▸ WRITTEN TASK A
According to the Plant Buddy case study, at which academy did the designer take the course that this project was part of?
▸ WRITTEN TASK B
List the primary goals of user research that the Plant Buddy case study names.
▸ WRITTEN TASK C
Reproduce the Plant Buddy case study word for word, beginning at the words "I followed the" and stopping after "problem or product.".

▸ PASSAGE

-- START --

Plant Buddy — An app Plant Buy and Resale — UX Case Study

Subashchandran P
10 min readNov 10, 2023

Making your experience More then worthwhile!

Project Overview

Plant Buddy is an application designed platform that facilitates the buying and selling of plants that makes it easy to buy and sell plants with safe delivery. It allows users to easily browse through different plant categories and search for specific plants. Users can access detailed information, including photos, descriptions, and seller credentials when they find a plant they like. Sellers can showcase their plant offerings and connect with potential buyers. The app also guarantees safe plant delivery with convenient door-to-door shipping for both buyers and sellers.

The Problem

Plants are a great addition to our homes and lives, especially for their physical and psychological benefits, as well as their decorative value. However, plant enthusiasts in metropolitan cities often face challenges with transporting their expensive or long-grown plants, especially when relocating. One common solution is to give away these plants to nearby neighbors or nurseries. However, with busy lifestyles, it can be difficult to find the time and energy to do this effectively.

Solution

When people find themselves in the position of having to say goodbye to their beloved plants during a relocation, they often consider selling them. Alongside this, they are met with the task of finding new homes for the offspring of these cherished, well-established plants. They understand that offering these plant progeny to nearby neighbors or donating them to local nurseries is the most fitting and environmentally responsible approach.

Roles and Responsibility

As a part of 3 month UX/UI design from scratch course at Designerrs Academy, I worked on this project. The problem brief was provided by Designerrs and I completed it under the guidance of a mentor.
As the only UX/UI Designer on this project, my responsibilities included everything end-to-end, following all the aspects of design thinking. Right from conducting user research, defining the problems, brainstorming solutions to creating wireframes and finally conducting usability tests, I designed a functional prototype.

Design Thinking Process

I followed the design thinking process to design a solution for this problem.

01.Empathize

To design the best solution, I needed to empathize with the users. Through secondary and primary research, I gained a deep understanding of their needs and pain points.

Secondary Research

To effectively guide the user research process, it is essential to clearly define the objectives at the outset. The primary goals are to comprehend user preferences, identify pain points, uncover expectations, and examine user behavior's related to the specific problem or product.
During this initial phase, I conducted secondary research by thoroughly exploring online sources, collecting screenshots, images, texts, statistics, and links to videos or articles. This allowed me to gain a comprehensive understanding of the problem statement, articulate the issues that needed to be addressed, and gather sufficient data to inform the next steps of the UX design process.

-- END --

▸ SUPPLIED DATA
-- START --

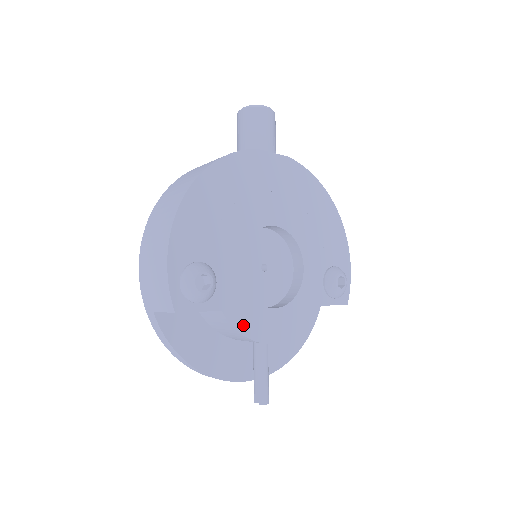
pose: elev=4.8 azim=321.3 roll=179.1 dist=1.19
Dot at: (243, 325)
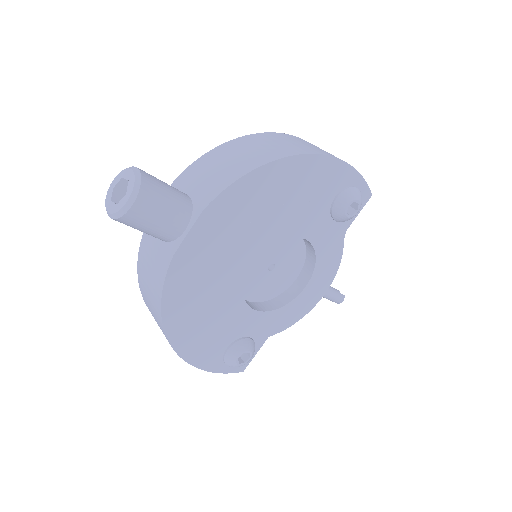
Dot at: (291, 321)
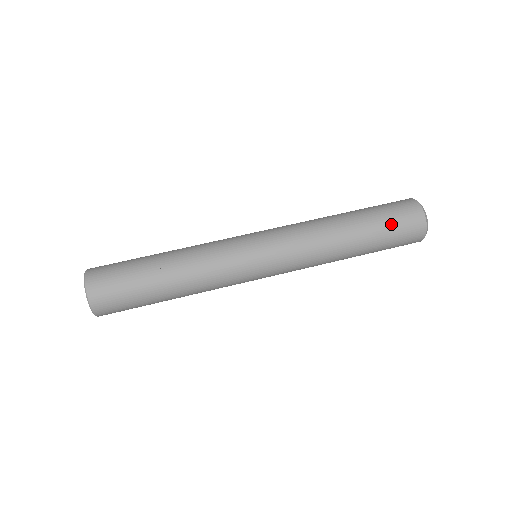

-- END --

▸ WORKED SOLUTION A
Designerrs Academy

▸ WORKED SOLUTION B
- To comprehend user preferences
- To identify pain points
- To uncover expectations
- To examine user behavior related to the specific problem or product

▸ WORKED SOLUTION C
I followed the design thinking process to design a solution for this problem.

01.Empathize

To design the best solution, I needed to empathize with the users. Through secondary and primary research, I gained a deep understanding of their needs and pain points.

Secondary Research

To effectively guide the user research process, it is essential to clearly define the objectives at the outset. The primary goals are to comprehend user preferences, identify pain points, uncover expectations, and examine user behavior's related to the specific problem or product.